内置 5 个 Observer：`MetricsObserver` `LatencyObserver` `DebugLogObserver` `UsageObserver` `TracingObserver`

## 数据模型

```python
AudioData(data=bytes, sample_rate=int, channels=int, format=AudioFormat, duration_ms=int|None)
Transcription(text=str, language=str|None, confidence=float|None, words=list[Word]|None)
Word(text=str, start_ms=int, end_ms=int, confidence=float|None)
STTOptions(language=str|None, prompt=str|None, temperature=float|None)
TTSOptions(voice=str|None, speed=float, output_format=AudioFormat)
AudioFormat: PCM_16K | PCM_44K | WAV | AIFF | MP3 | OGG | FLAC | OPUS
```

## 项目结构

```
openspeechapi/
  core/           # L1: Provider 抽象层（models, enums, base, registry）
  providers/      # Provider 适配器（stt/ 5个含macos, tts/ 8个含macos）
  utils/           # 工具模块（audio_converter, audio_playback）
  dispatch/       # L2: 调度层（dispatcher, executors, fanout, filters）
  observe/        # 可观测性（metrics, latency, debug, usage, tracing）
  server/         # L3: FastAPI HTTP/WebSocket 服务
  client/         # Python 薄客户端
  factory.py      # create_provider() 工厂函数
  config.py       # YAML 配置加载
  cli.py          # openspeechapi list / check / serve
  demo.py         # 交互式 demo CLI
examples/         # 示例脚本（Library 模式 + Client 模式）
tests/            # 332 tests（unit + integration + E2E）
Dockerfile        # 容器化部署
docker-compose.yml
.github/workflows/ci.yml  # GitHub Actions CI
```

## 环境变量

| 变量 | 用途 |
|------|------|
| `OPENAI_API_KEY` | OpenAI STT/TTS 所需的 API Key |
| `DEEPGRAM_API_KEY` | Deepgram STT 所需的 API Key |
| `ELEVENLABS_API_KEY` | ElevenLabs TTS 所需的 API Key |
| `MINIMAX_API_KEY` | Minimax TTS 所需的 API Key |
| `OPENSPEECH_API_KEY` | HTTP 服务 Bearer token 认证 Key |

支持 `.env` 文件自动加载（需 `python-dotenv`）。

## 部署

**Docker:**
```bash
# 构建并启动
docker-compose up -d

# 查看日志
docker-compose logs -f

# GPU 支持（编辑 docker-compose.yml 取消注释 openspeechapi-gpu 服务）
```

**直接启动:**
```bash
openspeechapi serve --config providers.yaml --port 8600
```

## 认证

在 `providers.yaml` 中配置 API Key 认证：

```yaml
server:
  auth:
    enabled: true
    api_keys:
      - ${OPENSPEECH_API_KEY}
```

启用后所有 REST 请求需携带 Bearer token：
```bash
curl -H "Authorization: Bearer your-key" http://localhost:8600/v1/providers
```

WebSocket 通过查询参数传递：
```
ws://localhost:8600/v1/stt/stream?provider=deepgram&token=your-key
```

`/v1/health` 端点免认证。
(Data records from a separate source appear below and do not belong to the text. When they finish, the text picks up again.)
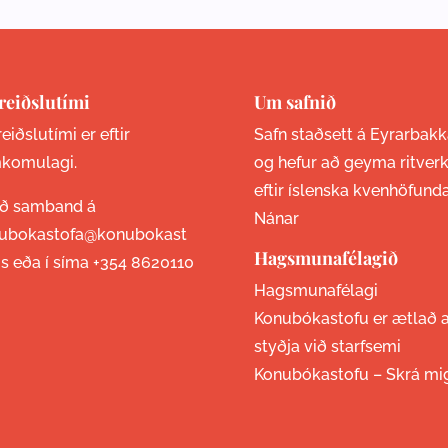
reiðslutími
Um safnið
eiðslutími er eftir
Safn staðsett á Eyrarbakk
komulagi.
og hefur að geyma ritver
eftir íslenska kvenhöfund
ið samband á
Nánar
ubokastofa@konubokast
Hagsmunafélagið
is eða í síma
+354 8620110
Hagsmunafélagi
Konubókastofu er ætlað 
styðja við starfsemi
Konubókastofu –
Skrá mi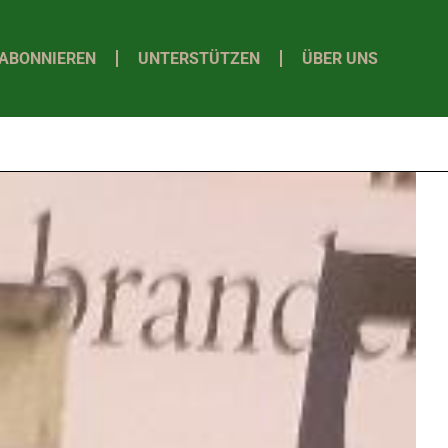
ABONNIEREN
UNTERSTÜTZEN
ÜBER UNS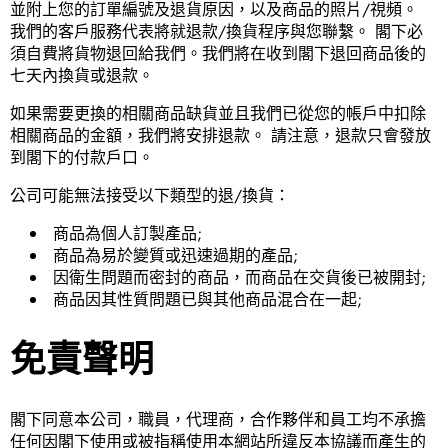
並附上您的訂單編號及退貨原因，以及商品的照片/視頻。
我們的客戶服務代表將就退款/換貨程序與您聯繫。 閣下必
須自費將貨物退回給我們。我們將在收到閣下退回商品後的
七天內換貨或退款。
如果需要更換的相關商品缺貨並且我們已從您的帳戶中扣除
相關商品的金額，我們將安排退款。 請注意，退款只會發放
到閣下的付款戶口。
公司可能無法接受以下類型的退/換貨：
商品為個人訂製產品;
商品為易於變質或迅速過期的產品;
因衛生問題而密封的商品，而商品在交貨後已被開封;
商品因其性質問題已與其他商品混合在一起;
免責聲明
閣下同意本公司，職員，代理商，合作夥伴和員工均不承擔
任何因閣下使用或被指稱使用本網站所違反本協議而產生的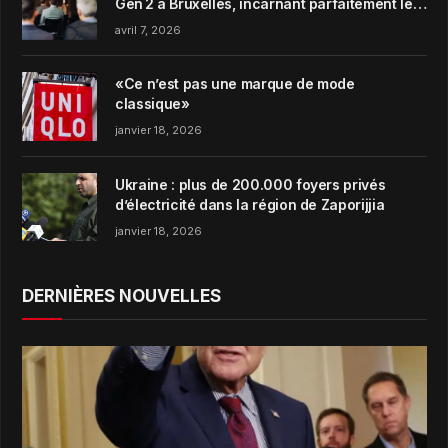
Gen 2 à Bruxelles, incarnant parfaitement le
concept de Garden Harmony de la marque
avril 7, 2026
«Ce n’est pas une marque de mode
classique»
janvier 18, 2026
Ukraine : plus de 200.000 foyers privés
d’électricité dans la région de Zaporijjia
janvier 18, 2026
DERNIÈRES NOUVELLES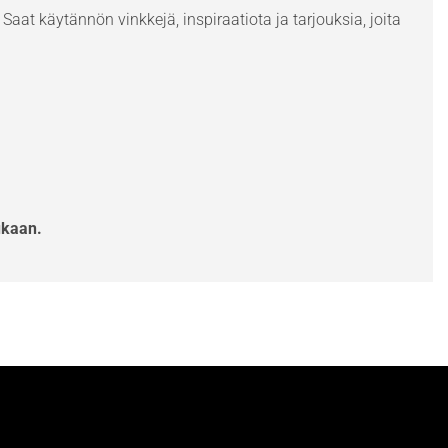
Saat käytännön vinkkejä, inspiraatiota ja tarjouksia, joita
ukaan.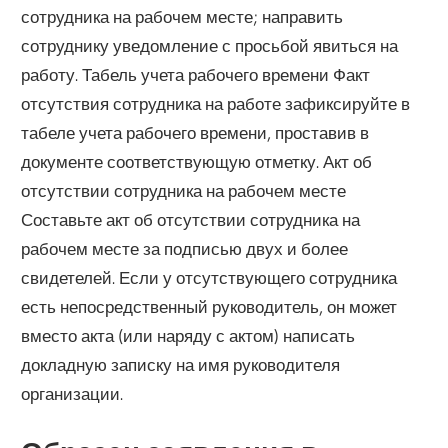
сотрудника на рабочем месте; направить
сотруднику уведомление с просьбой явиться на
работу. Табель учета рабочего времени Факт
отсутствия сотрудника на работе зафиксируйте в
табеле учета рабочего времени, проставив в
документе соответствующую отметку. Акт об
отсутствии сотрудника на рабочем месте
Составьте акт об отсутствии сотрудника на
рабочем месте за подписью двух и более
свидетелей. Если у отсутствующего сотрудника
есть непосредственный руководитель, он может
вместо акта (или наряду с актом) написать
докладную записку на имя руководителя
организации.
不配置 `server.auth` 则无认证（开发模式）。

## 流式 STT

Deepgram 支持实时流式转录：

```python
async with Client("http://localhost:8600") as c:
    async def audio_source():
        # 从麦克风或文件读取 PCM 音频块
        yield pcm_chunk

    async for transcription in c.stt.transcribe_stream("deepgram", audio_source()):
        print(transcription.text)
```

WebSocket 方式：
```
ws://localhost:8600/v1/stt/stream?provider=deepgram
# 发送: binary PCM audio frames
# 接收: {"type": "partial", "text": "..."}
```

## CI

项目使用 GitHub Actions 自动化测试。每次 push 到 main 或 PR 时自动运行：
- ruff lint
- 单元测试 + 集成测试
- 代码覆盖率检查（≥70%）

## License

Private — personal multi-project reuse.